[Stored entries]
++++

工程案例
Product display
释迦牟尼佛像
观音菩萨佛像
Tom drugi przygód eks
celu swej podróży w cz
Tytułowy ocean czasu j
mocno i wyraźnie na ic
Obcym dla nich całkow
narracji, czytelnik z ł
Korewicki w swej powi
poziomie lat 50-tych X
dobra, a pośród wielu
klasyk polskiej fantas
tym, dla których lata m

++++

Activity » Print exactly, and only, the lines from the line that contains "Tytułowy ocean czasu j" through the last line of the records.

Answer to this exercise »
Tytułowy ocean czasu j
mocno i wyraźnie na ic
Obcym dla nich całkow
narracji, czytelnik z ł
Korewicki w swej powi
poziomie lat 50-tych X
dobra, a pośród wielu
klasyk polskiej fantas
tym, dla których lata m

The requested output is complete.